Scientific classification
- Kingdom: Animalia
- Phylum: Chordata
- Class: Reptilia
- Order: Squamata
- Suborder: Iguania
- Family: Chamaeleonidae
- Genus: Brookesia
- Species: B. stumpffi
- Binomial name: Brookesia stumpffi Boettger, 1894

= Brookesia stumpffi =

- Genus: Brookesia
- Species: stumpffi
- Authority: Boettger, 1894
- Conservation status: LC

Species of lizard

Brookesia stumpffi, also known as the plated leaf chameleon, is a species of chameleon found in some parts of Madagascar. It can be found in Nosy Bé, north-west Madagascar, Nosy Komba, and Nosy Sakatia.

==Taxonomy==
Brookesia stumpffi was originally described by Oskar Boettger, a German zoologist, in 1894.

==Etymology==
The specific name, stumpffi, is in honor of Anton Stumpff, who collected the holotype.

### Data to examine
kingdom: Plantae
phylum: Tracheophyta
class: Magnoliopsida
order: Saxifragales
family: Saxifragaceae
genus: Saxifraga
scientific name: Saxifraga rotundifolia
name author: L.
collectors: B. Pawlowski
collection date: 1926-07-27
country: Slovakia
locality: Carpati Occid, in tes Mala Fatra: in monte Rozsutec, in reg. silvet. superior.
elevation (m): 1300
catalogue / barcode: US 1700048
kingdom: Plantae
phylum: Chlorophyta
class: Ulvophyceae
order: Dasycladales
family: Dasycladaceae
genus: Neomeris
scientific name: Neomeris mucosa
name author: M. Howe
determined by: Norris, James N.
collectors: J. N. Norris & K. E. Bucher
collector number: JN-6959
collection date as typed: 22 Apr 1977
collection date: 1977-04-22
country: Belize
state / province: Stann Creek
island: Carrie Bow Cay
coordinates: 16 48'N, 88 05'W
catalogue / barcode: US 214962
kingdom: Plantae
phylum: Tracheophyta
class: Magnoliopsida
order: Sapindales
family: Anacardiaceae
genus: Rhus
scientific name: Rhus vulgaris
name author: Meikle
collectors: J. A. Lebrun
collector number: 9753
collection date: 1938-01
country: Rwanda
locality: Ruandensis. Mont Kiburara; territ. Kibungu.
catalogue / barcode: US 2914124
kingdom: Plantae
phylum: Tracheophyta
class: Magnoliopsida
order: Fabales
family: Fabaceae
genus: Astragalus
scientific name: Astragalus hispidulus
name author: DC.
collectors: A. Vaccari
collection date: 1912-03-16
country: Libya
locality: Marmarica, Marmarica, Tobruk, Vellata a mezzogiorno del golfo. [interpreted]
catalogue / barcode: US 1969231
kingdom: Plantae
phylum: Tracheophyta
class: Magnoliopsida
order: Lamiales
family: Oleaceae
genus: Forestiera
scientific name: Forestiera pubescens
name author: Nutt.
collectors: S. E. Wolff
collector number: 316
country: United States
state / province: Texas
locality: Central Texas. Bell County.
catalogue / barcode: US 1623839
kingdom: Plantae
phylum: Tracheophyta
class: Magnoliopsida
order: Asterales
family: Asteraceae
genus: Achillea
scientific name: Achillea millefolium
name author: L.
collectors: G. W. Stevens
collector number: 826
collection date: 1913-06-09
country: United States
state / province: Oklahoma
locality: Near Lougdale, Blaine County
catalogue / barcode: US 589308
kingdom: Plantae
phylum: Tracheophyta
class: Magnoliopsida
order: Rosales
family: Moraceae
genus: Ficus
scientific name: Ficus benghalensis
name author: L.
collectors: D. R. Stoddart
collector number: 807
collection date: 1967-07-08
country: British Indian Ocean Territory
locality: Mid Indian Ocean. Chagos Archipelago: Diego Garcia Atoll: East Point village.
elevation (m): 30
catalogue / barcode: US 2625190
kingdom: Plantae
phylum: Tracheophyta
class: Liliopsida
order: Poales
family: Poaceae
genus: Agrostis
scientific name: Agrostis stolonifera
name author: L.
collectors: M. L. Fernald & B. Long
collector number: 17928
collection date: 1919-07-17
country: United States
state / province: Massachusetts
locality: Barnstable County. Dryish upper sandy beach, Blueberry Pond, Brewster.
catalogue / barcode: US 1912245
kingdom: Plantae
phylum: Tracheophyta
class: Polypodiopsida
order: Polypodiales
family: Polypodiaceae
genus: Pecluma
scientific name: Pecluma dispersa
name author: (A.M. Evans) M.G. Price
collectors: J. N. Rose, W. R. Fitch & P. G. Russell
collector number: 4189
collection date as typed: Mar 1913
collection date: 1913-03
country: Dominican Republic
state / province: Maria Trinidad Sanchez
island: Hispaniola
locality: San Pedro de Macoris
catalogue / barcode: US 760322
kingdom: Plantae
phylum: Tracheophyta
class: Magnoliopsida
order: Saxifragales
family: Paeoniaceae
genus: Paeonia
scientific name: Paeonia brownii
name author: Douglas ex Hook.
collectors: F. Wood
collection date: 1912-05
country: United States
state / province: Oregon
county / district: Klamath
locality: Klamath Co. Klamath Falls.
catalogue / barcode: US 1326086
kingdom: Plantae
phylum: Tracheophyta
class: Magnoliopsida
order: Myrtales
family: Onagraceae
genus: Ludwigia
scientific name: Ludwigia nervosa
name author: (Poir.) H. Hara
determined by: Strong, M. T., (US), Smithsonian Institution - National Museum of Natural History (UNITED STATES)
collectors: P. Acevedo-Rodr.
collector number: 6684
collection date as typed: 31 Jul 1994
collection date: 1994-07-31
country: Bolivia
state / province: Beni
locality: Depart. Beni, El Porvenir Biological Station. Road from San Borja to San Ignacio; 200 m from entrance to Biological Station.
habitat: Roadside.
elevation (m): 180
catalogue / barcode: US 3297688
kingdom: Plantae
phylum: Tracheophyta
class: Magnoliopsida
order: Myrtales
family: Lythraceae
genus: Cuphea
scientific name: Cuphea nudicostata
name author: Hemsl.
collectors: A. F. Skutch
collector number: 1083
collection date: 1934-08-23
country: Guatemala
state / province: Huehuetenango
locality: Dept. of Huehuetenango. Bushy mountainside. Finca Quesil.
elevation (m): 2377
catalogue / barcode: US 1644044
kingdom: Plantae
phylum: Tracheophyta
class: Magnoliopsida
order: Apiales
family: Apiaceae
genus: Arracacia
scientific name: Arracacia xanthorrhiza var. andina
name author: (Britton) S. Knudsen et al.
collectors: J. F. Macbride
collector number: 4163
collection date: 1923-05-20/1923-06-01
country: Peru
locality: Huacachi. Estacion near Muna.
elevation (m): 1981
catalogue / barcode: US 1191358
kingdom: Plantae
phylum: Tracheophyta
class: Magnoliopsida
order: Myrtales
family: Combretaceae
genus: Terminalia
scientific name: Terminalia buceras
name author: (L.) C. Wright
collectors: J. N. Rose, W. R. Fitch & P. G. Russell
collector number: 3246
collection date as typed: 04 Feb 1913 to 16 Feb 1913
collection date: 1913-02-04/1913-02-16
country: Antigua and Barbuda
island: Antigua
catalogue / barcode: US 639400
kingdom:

### Prompt 1
According to the passage on the plated leaf chameleon, who collected the holotype of Brookesia stumpffi?
### Prompt 2
Carry on the passage about the plated leaf chameleon, starting after its last sentence.
The rows were taken from a different source.

### Your response 1
Anton Stumpff collected the holotype.

### Your response 2
==Geographic range and habitat==
Glaw and Vences found B. stumpffi on small islands of Madagascar away from the main land mass of the country in 2007. The species can only be found in certain parts of Madagascar; it can be found in Nosy Be (sometimes known as Nosy Bé), north-western Madagascar, Nosy Komba, and Nosy Sakatia, and is common in the rainforest. Brookesia stumpffi can be found up to a height of 150 m above sea level, and can be found over an area of 61884 km.

==Conservation status==
There are no known major threats to the Brookesia stumpffi, and the species seems to be adaptable to "disturbed habitats". The species is sometimes kept as a pet and domesticated. The species is marked as Least Concern by the International Union for Conservation of Nature.

==Description==
Brookesia stumpffi can grow to a total length (including tail) of up to 9 cm, and has a life expectancy of at least three years.

==Reproduction==
During reproduction, the female B. stumpffi lays between three and five eggs, which hatch between 60 and 70 days later, provided they are at a temperature of 23 C.

==Diet==
B. stumpffi feeds on insects such as crickets, fruit flies, cockroaches, wax moths (waxworms), and grasshoppers.

==Biology==
During the day, the body temperature of B. stumpffi is between 22 and 25 C, and is 20 C during the night.